By promising to spend up to £5bn every day until 14 October – that’s 13 business days and a potential outlay of £65bn – on buying UK long-dated gilts, if needed, to stabilise the market by keeping yields down. So the bank has restarted its quantitative easing (QE) programme, whereby it buys bonds with printed money.

That headline figure, and the complexities involved, led to the widespread misapprehension of a £65bn state bailout of pension funds. In fact, up to Tuesday of this week, the central bank had so far needed to shell out less than £4bn on its temporary gilt purchase programme.

That doesn’t mean all worries are over.
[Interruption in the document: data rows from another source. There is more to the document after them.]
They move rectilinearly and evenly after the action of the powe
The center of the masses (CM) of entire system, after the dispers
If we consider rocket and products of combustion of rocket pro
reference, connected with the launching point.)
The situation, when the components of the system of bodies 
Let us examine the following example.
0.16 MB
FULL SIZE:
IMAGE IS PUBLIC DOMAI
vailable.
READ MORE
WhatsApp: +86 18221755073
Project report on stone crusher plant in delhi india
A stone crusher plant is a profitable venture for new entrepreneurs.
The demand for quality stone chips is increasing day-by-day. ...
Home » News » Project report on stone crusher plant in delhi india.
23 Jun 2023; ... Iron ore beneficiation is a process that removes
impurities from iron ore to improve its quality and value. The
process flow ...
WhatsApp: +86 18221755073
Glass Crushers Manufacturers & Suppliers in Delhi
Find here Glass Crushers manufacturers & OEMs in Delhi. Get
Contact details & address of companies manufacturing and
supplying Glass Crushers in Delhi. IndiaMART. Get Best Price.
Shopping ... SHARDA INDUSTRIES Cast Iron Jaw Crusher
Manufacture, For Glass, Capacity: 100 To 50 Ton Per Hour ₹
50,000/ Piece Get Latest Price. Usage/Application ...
Gilt yields did fall sharply again in the wake of the Bank’s commitment, but they were rising again this week. As of now, there’s no knowing what the final bill will be, nor what will happen in the market once the purchasing period ends.

What can we learn from this?

Even if this bailout ends up costing the Bank of England nothing – as it sells back those long-dated gilts in an orderly manner – it has exposed the manner in which the defined-benefit sector gains from an implicit taxpayer guarantee denied to those who don’t enjoy such pensions.
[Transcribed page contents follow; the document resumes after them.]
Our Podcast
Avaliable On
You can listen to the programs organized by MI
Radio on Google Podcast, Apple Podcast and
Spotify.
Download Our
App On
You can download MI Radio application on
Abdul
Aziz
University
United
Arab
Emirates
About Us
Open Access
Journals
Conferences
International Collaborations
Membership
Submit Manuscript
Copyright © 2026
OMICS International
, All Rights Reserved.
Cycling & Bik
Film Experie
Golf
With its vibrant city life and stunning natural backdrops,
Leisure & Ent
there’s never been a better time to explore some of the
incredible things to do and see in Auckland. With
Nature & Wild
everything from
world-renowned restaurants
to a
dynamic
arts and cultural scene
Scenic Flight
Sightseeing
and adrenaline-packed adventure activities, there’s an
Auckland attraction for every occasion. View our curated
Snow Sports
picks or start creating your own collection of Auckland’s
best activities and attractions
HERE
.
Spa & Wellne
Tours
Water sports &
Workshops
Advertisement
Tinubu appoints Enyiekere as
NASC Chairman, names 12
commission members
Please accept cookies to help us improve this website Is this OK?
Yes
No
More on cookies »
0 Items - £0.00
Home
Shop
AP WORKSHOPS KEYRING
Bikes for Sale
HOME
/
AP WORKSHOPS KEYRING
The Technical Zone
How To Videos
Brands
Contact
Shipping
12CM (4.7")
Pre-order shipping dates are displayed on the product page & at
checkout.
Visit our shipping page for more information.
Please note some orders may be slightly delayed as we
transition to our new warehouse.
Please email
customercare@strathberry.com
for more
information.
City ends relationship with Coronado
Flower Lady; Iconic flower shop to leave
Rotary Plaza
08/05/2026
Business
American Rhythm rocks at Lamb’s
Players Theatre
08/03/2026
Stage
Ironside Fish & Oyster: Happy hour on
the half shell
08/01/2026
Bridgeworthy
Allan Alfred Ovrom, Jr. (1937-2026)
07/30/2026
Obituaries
After the financial crisis, banks paid for their implicit taxpayer guarantee by being hit with an extra tax, says Patrick Hosking in The Times. “There may be a case for defined benefit schemes... to be treated the same way”.

More broadly, the LDI blow-up may be a “harbinger of much bigger problems... in the way the government funds its ever-growing borrowing needs”, said Jeremy Warner in The Telegraph.

What are these problems?

UK pension funds are by far the biggest buyers of UK government debt; £1.5trn of the pension industry’s £2.5trn of assets is held in the form of high-grade bonds – mostly UK gilts. That’s not a good thing: over-investment in bonds that finance current government spending – rather than equities that drive business expansion – is ultimately a “curse on growth and productivity-enhancing investment”, says Warner.

Defined-benefit schemes are now in long-term run-off – and will “eventually become net sellers of gilts rather than net buyers”, which raises its own challenges. Unless the government offers much higher returns, it is unclear why the “next generation of ‘defined contribution’ pension provision would want to [invest] in government debt in quite the same way”. All this is “one more reason... for worrying about [our] irremovable budget deficit”.